start Page

Drawing on a database of 1,720 town and parish council election results, this blog considers the position of political parties in the ‘first tier’ of England’s local government.1

Some highlights:

  • 12.9% of town and parish councillors were elected for a political party.

  • 15.3% of councils have at least one party political member; 1.7% are entirely occupied by political party members.

  • 58.5% of party councillors were elected in a poll, compared to 10.7% of non-party councillors.

  • 10% of town and parish council candidates also stood for principal council elections on the same day - but not always under the same ballot description.

Parties and parishes

Political party involvement on town and parish councils has always been controversial.2 A common view is that party politics tends to get in the way of councillors representing their communities on such a local level, and that parties sow unnecessary division. A non-party council can, it is argued, draw on the talent of everyone in their area. On the other hand, ‘all politics is local’: the existence of parties gives voters a clear choice between competing values or proposals in a way that independents may not.3

Quality data on political parties in town and parish councils is hard to come by. In 2021, a survey of 591 councils in England and Wales found that 23% were controlled by ‘national’ political parties, up from 4% reported in 1991 by a similar survey.4 In 2010, a survey of 420 councils found 19% were run ‘on political lines’, with 48% reporting that at least one of their councillors represented a political party.5 How representative these surveys are is difficult to judge: none consulted more than 6% of councils.

We’ve now collected returns for two years (2024 & 2025) of English local council elections - that’s 1,720 councils, or 20.5% of all local councils in England. This data covers 181 town councils and 1,539 parish councils, across 45 different local authorities. It should be noted, however, that these figures represent only what happened at the elections, and do not take into account subsequent changes to councils via co-option or resignations.

A list of all the councils included in this blog, and their political composition, can be accessed here.

Councillors

The vast majority of town and parish councillors are unaffiliated. Of the 12,683 councillors elected in 2024/2025, only 12.9% were elected for a registered political party.

However, political party councillors are not spread evenly: two thirds of them sit on town councils, despite town councils making up only 10.5% of the councils in our database.

Party-political local councillors elected in 2024/2025

Council type Political party councillors Political councillors as a % of all councillors
Town councils 1,093 38.0%
Parish councils 539 3.4%
Total 1,632 12.9%

15.3% of these councils have at least one party member; 6.3% have half or more of their members from parties; 1.7% are entirely occupied by party members.

68 councils (4%) had a majority of their members elected from a single national party. Obviously, due to coalitions, the number controlled by parties will be higher than this.

National party representation on town and parish councils, 2024 and 2025 elections
Party Conservative Labour Lib Dem Green Reform UK
Majority 16 25 23 1 3
Largest party 66 80 66 31 13
At least one member 97 114 90 53 37

Additionally, three councils have majorities from local political parties: Devizes (Wiltshire), Loughton (Epping), Seaham (Durham).

Elections

One key finding from our data is that the involvement of political party candidates in parishes appears to create more contested elections, boosting participation and voter choice. Whether this is always a casual relationship is open to interpretation (contested elections are more likely to occur on larger town councils regardless of party involvement), but the fact that over 70% of polls in both years had parties on the ballot is strongly suggestive - see also the case of Royal Wotton Bassett, below.

end Page
start Data excerpts

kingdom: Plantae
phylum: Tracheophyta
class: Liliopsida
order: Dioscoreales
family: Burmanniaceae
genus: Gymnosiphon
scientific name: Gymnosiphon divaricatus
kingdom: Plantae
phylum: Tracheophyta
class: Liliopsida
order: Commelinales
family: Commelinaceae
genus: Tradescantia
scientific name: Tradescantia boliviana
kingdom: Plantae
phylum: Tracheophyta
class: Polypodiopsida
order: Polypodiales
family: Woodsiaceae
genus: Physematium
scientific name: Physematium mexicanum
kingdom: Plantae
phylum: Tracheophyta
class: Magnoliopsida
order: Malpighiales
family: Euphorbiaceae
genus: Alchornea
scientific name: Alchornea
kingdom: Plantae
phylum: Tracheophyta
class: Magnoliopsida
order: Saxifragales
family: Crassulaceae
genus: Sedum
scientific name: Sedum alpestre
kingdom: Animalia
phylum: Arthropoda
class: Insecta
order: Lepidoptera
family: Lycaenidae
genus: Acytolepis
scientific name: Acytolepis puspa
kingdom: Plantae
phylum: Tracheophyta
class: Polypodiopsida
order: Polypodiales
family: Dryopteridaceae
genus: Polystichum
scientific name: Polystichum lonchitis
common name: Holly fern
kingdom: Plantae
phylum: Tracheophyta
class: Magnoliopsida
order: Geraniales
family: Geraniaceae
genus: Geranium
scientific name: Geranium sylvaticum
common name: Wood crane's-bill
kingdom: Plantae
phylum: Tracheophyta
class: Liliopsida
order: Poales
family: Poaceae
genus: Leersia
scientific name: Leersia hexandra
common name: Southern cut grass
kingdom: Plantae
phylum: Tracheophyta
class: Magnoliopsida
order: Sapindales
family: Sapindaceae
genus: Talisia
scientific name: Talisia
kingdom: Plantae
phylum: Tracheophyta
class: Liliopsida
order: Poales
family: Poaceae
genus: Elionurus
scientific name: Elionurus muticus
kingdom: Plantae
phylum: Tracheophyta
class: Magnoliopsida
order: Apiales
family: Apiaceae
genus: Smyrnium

end Data excerpts

*What to work on*:
a - Say whether each statement agrees with the blog on parish council elections, answering yes or no and quoting the deciding words: (i) the data covers councils in 45 local authorities; (ii) the 2010 survey consulted 591 councils; (iii) town councils make up 10.5% of the councils in the database.
b - List every national party in the blog's table of party representation on town and parish councils.
c - Set down the passage of the blog on parish council elections starting with "A list of all" and going on through "councils in our database.".

*Final results*:
a -
(i) Yes: "across 45 different local authorities"
(ii) No: "In 2010, a survey of 420 councils"
(iii) Yes: "town councils making up only 10.5% of the councils in our database"

b - Conservative, Labour, Lib Dem, Green, Reform UK

c -
A list of all the councils included in this blog, and their political composition, can be accessed here.

Councillors

The vast majority of town and parish councillors are unaffiliated. Of the 12,683 councillors elected in 2024/2025, only 12.9% were elected for a registered political party.

However, political party councillors are not spread evenly: two thirds of them sit on town councils, despite town councils making up only 10.5% of the councils in our database.